Medline ® Abstract for Reference 110
of 'Overview of neurologic complications of non-platinum cancer chemotherapy'
Postma TJ, Vermorken JB, Liefting AJ, Pinedo HM, Heimans JJ
Ann Oncol. 1995;6(5):489.
BACKGROUND: Paclitaxel (Taxol) is a new antineoplastic agent derived from the bark of the western yew, Taxus brevifolia, with important activity against several tumors such as ovarian cancer, breast cancer, lung cancer and head and neck cancer. Because it promotes microtubule assembly, neuropathy occurs as one of its toxic side effects. Our purpose was to evaluate the incidence, severity, dose-dependency and reversibility of paclitaxel-induced neuropathy.
PATIENTS AND METHODS: We prospectively studied 27 patients treated with single-agent paclitaxel at three dose levels. Paclitaxel was administered by 3-hour intravenous infusion every three weeks in all patients, and if possible, all were evaluated neurologically before paclitaxel, after every other cycle and after discontinuation of therapy. We used a standardized questionnaire and neurologic examination with emphasis on neuropathic symptoms and signs. The severity of symptoms and signs was scored. Quantitatively, vibratory perception threshold (vibrameter) and grip strength (dynamometer) were measured.
RESULTS: Six, 14 and seven patients were treated with 135 mg/m2, 175 mg/m2 and 250-300 mg/m2, respectively. Neuropathic symptoms occurred in 50%, 79% and100%, neuropathic signs in 83%, 86% and 100%, and dose-limiting neurotoxicity in 0%, 21% and 71% of patients, respectively.
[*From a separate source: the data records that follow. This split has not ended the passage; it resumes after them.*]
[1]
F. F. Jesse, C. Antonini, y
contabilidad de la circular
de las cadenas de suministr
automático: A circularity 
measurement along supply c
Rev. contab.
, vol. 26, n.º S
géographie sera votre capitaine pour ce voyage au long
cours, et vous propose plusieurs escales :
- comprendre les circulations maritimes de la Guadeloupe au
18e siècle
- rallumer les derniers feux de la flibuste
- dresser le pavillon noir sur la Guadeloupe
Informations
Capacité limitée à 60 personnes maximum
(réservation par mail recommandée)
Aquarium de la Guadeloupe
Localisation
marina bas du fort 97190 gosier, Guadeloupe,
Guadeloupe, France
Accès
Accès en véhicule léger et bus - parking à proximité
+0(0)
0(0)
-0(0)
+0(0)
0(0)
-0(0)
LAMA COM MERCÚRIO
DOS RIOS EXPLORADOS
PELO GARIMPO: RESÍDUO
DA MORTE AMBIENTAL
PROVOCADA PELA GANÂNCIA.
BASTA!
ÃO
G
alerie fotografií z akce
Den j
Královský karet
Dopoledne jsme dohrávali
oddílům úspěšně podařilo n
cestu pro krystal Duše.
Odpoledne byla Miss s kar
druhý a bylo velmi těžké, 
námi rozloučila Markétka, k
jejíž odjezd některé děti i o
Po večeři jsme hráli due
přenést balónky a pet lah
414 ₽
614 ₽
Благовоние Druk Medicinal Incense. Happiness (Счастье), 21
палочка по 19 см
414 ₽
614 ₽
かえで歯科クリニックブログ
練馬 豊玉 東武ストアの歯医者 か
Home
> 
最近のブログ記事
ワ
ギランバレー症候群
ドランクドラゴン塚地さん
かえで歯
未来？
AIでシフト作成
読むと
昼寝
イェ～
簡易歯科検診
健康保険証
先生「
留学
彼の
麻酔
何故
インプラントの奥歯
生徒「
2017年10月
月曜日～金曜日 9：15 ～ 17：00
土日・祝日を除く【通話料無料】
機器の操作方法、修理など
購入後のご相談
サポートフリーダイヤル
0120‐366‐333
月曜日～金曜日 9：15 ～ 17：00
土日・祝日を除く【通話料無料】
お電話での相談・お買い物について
Neurotoxicity progressed with higher cumulative dose and was more pronounced with higher dose per course. Paclitaxel-induced neuropathy was predominantly sensory in character, though minor motor signs were present. Follow-up data of 12 patients after discontinuation of paclitaxel therapy showed that paclitaxel-induced neuropathy is at least partially reversible.
CONCLUSIONS: Paclitaxel-induced neuropathy is a dose-dependent phenomenon, occurring with higher cumulative dose and higher dose per cycle. Using 3-weekly 3-hour infusions of paclitaxel, dose-limiting neurotoxicity can be expected in patients treated with 250 mg/m2 or more each cycle.
Department of Neurology, Free University Hospital, Amsterdam, The Netherlands.